Par dérogation au premier alinéa, s’il estime que la complexité du moyen soulevé ou l’état d’avancement de l’instruction le justifie, le juge de la mise en état peut décider que la fin de non-recevoir sera examinée à l’issue de l’instruction par la formation de jugement appelée à statuer sur le fond.
Dans le cas visé au précédent alinéa, la décision du juge de la mise en état, qui constitue une mesure d’administration judiciaire, est prise par mention au dossier. Avis en est donné aux avocats. Les parties sont alors tenues de reprendre la fin de non-recevoir dans les conclusions adressées à la formation de jugement.
Par ailleurs, en application des dispositions de l’article 790 du code de procédure civile, le juge de la mise en état peut statuer sur les dépens et les demandes formées en application de l’article 700 du code de procédure civile.
La société Raji sollicite, devant le juge de la mise en état, la condamnation solidaire de la société Cheminette, la société L’air froid et Monsieur [K] à lui payer diverses sommes à titre de dommages et intérêts en réparation de ses préjudices.
En application des dispositions susmentionnées, le juge de la mise en état n’a pas le pouvoir de statuer sur ces demandes qui relèvent du juge du fond. En conséquence, il convient de déclarer le juge de la mise en état dépourvu de pouvoir pour en connaître.

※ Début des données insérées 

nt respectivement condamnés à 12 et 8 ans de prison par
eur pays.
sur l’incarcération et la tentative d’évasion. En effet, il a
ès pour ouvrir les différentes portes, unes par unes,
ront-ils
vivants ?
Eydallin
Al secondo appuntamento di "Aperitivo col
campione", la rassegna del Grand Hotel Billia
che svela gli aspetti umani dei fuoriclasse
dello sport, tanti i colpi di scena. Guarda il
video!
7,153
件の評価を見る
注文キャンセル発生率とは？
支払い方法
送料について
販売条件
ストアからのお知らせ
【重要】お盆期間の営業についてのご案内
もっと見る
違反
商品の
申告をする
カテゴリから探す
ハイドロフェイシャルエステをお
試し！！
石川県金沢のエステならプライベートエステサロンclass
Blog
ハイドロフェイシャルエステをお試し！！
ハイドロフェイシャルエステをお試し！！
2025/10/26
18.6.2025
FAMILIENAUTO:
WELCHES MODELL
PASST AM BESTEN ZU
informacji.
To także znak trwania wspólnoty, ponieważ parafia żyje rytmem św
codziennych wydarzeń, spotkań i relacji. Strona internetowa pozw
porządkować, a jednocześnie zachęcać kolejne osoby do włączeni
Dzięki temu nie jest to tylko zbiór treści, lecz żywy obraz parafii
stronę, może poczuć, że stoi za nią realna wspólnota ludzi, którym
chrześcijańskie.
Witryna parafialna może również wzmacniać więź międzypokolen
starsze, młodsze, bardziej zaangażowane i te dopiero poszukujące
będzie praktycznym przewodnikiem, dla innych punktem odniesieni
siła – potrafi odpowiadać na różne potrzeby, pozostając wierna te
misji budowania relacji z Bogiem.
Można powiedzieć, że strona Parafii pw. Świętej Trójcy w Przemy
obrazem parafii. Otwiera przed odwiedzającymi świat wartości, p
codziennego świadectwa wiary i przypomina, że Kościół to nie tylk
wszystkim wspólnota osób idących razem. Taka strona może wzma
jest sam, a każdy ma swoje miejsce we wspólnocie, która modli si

Enfin, il convient de relever que dans ses conclusions au fond, la société Raji sollicite le paiement, à titre de dommages-intérêts, de frais d’expertise et de frais de signification par huissier.

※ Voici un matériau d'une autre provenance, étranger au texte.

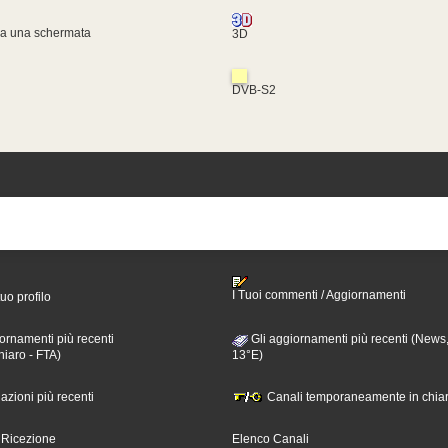
za una schermata
3D
DVB-S2
I Tuoi commenti / Aggiornamenti
tuo profilo
ornamenti più recenti
Gli aggiornamenti più recenti (News,
hiaro - FTA)
13°E)
nazioni più recenti
Canali temporaneamente in chiar
i Ricezione
Elenco Canali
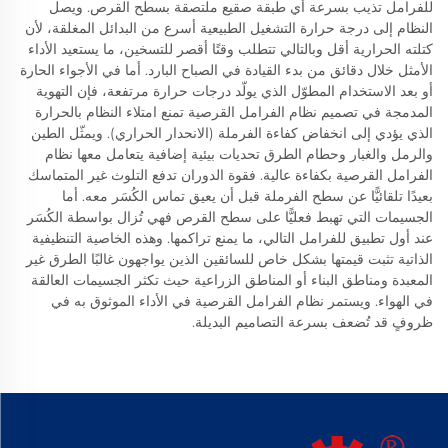
للفرامل تذيب بسرعة أي طبقة صقيع ملتصقة بسطح القرص. ويصل
النظام إلى درجة حرارة التشغيل الطبيعية أسرع من البدائل المغلقة، لأن
كتلته الحرارية أقل وبالتالي تتطلب وقتًا أقصر للتسخين، ما يستعيد الأداء
الأمثل خلال دقائق من بدء القيادة في الصباح البارد. أما في الأجواء الحارة
أو بعد الاستخدام المطوّل الذي يولّد درجات حرارة مرتفعة، فإن التهوية
المدمجة في تصميم نظام الفرامل القرصية تمنع امتلاء النظام بالحرارة
الذي يؤدي إلى انخفاض كفاءة الفرملة (الانحدار الحراري). ويمثّل الطين
والرمل والغبار وحطام الطرق تحديات بيئية إضافية يتعامل معها نظام
الفرامل القرصية بكفاءة عالية. فقوة الدوران تدفع التلوث غير المتماسك
بعيدًا تلقائيًّا عن سطح الفرملة قبل أن يعيق تماس الكُسَر معه. أما
الجسيمات التي تهبط فعليًّا على سطح القرص فهي تُزال بواسطة الكُسَر
عند أول تطبيق للفرامل التالي، ما يمنع تراكمها. وهذه الخاصية التنظيفية
الذاتية تثبت قيمتها بشكل خاص للسائقين الذين يواجهون غالبًا الطرق غير
المعبدة ومناطق البناء أو المناطق الزراعية حيث تكثر الجسيمات العالقة
في الهواء. ويستمر نظام الفرامل القرصية في الأداء الموثوق به في
ظروفٍ قد تُضعف بسرعة التصاميم البديلة.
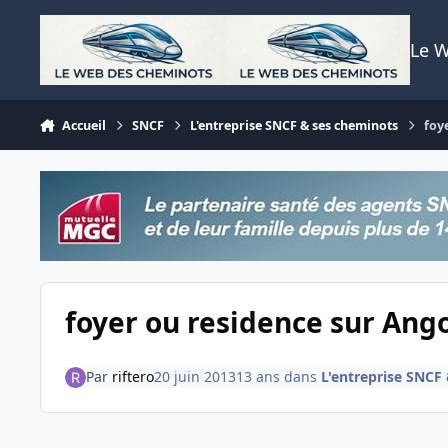
Aller au contenu
Le 
Accueil
SNCF
L'entreprise SNCF & ses cheminots
foy
foyer ou residence sur An
Par
riftero
20 juin 2013
13 ans
dans
L'entreprise SNCF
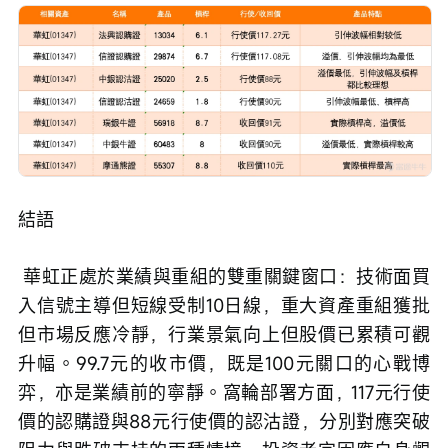
結語
 華虹正處於業績與重組的雙重關鍵窗口：技術面買
入信號主導但短線受制10日線，重大資產重組獲批
但市場反應冷靜，行業景氣向上但股價已累積可觀
升幅。99.7元的收市價，既是100元關口的心戰博
弈，亦是業績前的寧靜。窩輪部署方面，117元行使
價的認購證與88元行使價的認沽證，分別對應突破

De tels frais ne constituent manifestement pas un préjudice consécutif aux désordres pouvant donner lieu à des dommages-intérêts mais des dépens relatifs à une instance distincte, conformément aux dispositions de l’article 695 du code de procédure civile. Il convient donc de le mettre dans les débats et d’inviter les parties à se prononcer sur ce point.
La décision ne mettant pas fin à l’instance, il n’y a pas lieu de statuer sur les dépens. En outre, les demandes formées au titre de l’article 700 du code de procédure civile seront rejetées.
PAR CES MOTIFS
Nous, Chloé MAUNIER, Juge de la mise en état,
REJETONS l’exception de litispendance soulevée par la S.A.S. Cheminette ;
REJETONS l’exception de connexité soulevée par la S.A.S. Cheminette ;
DÉCLARONS irrecevables les demandes de la S.A.R.L. Raji à l’encontre de la S.A.S. Cheminette en ce qu’elles sont fondées sur la garantie décennale ;
DÉCLARONS recevables les demandes de la S.A.R.L. Raji à l’encontre de la S.A.S. Cheminette en ce qu’elles sont fondées sur la responsabilité contractuelle et la responsabilité délictuelle ;
DÉCLARONS le juge de la mise en état dénué de pouvoir pour statuer sur les demandes de dommages-intérêts formées par la S.A.S. Cheminette ;
REJETONS les demandes formées au titre de l’article 700 du code de procédure civile ;
RENVOYONS l’affaire à l’audience de mise en état du 24 septembre 2025 pour conclusions au fond de la société Raji suite à la présente décision ;
INVITONS les parties à se prononcer sur la qualification des frais d’expertise et des frais de signification d’huissier sollicités à titre de dommages-intérêts par la société Raji, de tels frais apparaissant constituer des dépens et non un préjudice indemnisable.